The “Made In China” label will, in the near future, be replaced by the “Created In China” label.

Having proven themselves to be a manufacturing behemoth, China is now going all out to become an innovation giant.

This change is being brought about by a richer middle class and the realization by the central government that socio-economic adjustments need to be implemented. Less than a decade ago, the label made in China was synonymous with inferior quality and durability. The only thing going for China-manufactured goods was that they were cheap.

Consider China’s push to become a global leader in artificial intelligence. In July of last year, China announced that it intends to spend $22 billion by the end of 2020 to upgrade the country’s core AI industries. And it will spend another $59 billion by 2025 on the same sector.

This push is endorsed from the very top. In a recent televised speech, sharp-eyed observers noted that China President Xi Jinping had two AI books on the shelf behind him.

To assume a position of dominance, China intends to take on the parallel issues of hardware and software development. In a report to the Pentagon, a U.S. think tank acknowledged that China is racing to have a AI Military edge over the U.S. For a country that has defied  international rulings in the past (e.g. the West Philippine Sea ruling), this kind of attitude could be worrying. China’s State Council admitted that “national security and international competition” were the key incentives for this push into AI.

China also recently announced a program to attract foreign talent. With the aim of enlarging the pool of specialized foreign talent, these Certificates for Foreign High-end Talent will give recipients and their immediate families 5 to 10-year working visas.

In contrast, normal working visas have to be renewed every one or two years.
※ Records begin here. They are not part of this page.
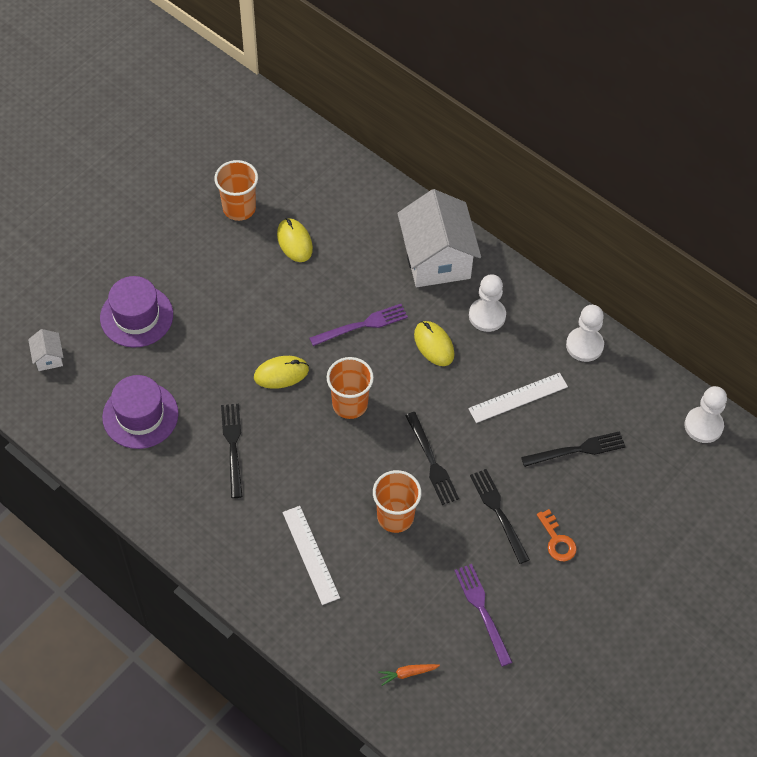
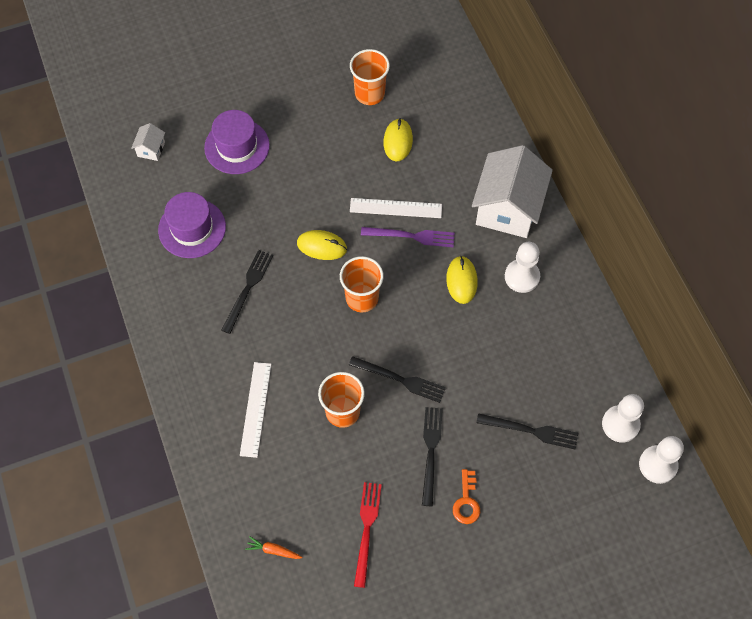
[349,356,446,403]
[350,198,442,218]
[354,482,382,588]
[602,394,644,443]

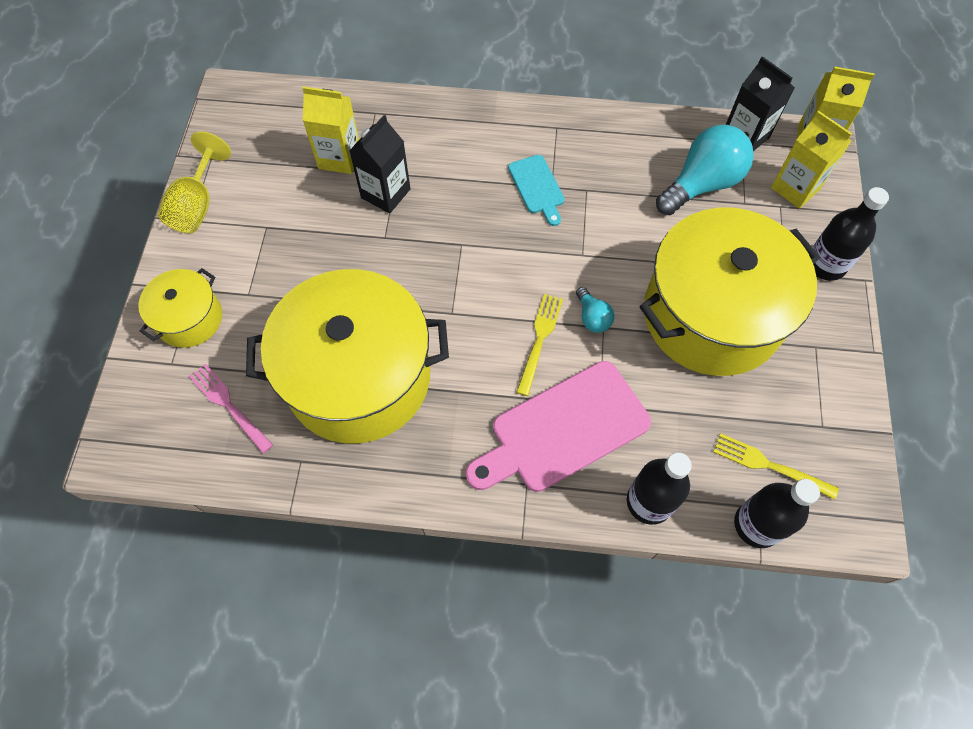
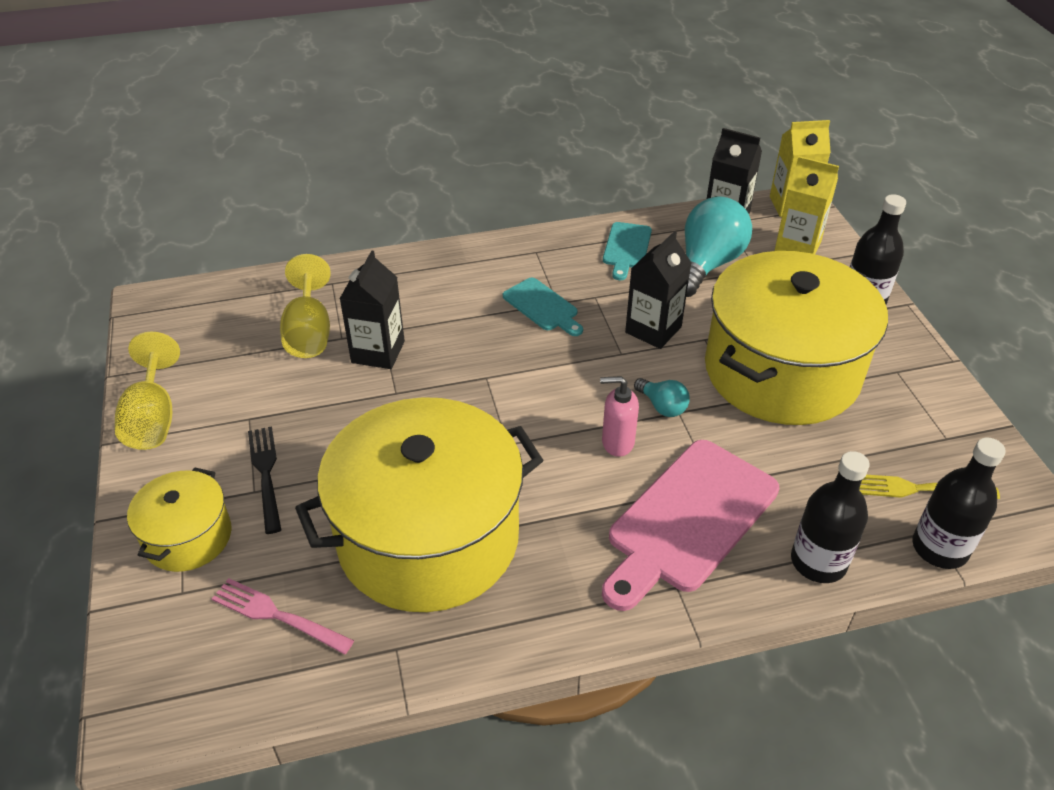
[248,426,281,534]
[280,254,331,358]
[600,376,639,457]
[603,222,652,280]
[625,231,692,349]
These high end certificates are available to top scientists, businessmen, and sports coaches. Foreigners who earn more than 6 times the annual average income as well as postdoctoral students are also welcome.

Figures from 2016 indicated that Japan was the primary source of high-end talent, followed by the U.S. and South Korea. With talent and money, their is little doubt that created in China will mean superior AI and high-end goods instead of cheap and toxic plastic toys.

France has also implemented a similar program to attract U.S. climate scientists, engineers and entrepreneurs disgruntled by the Trump administration’s decision to pull out of the Paris Climate Agreement.

With China’s push to attract top talent, the U.S. might find itself playing catch up to its rival from the East.

Do you think the label ‘Created In China’ would affect how you feel about purchasing Chinese goods?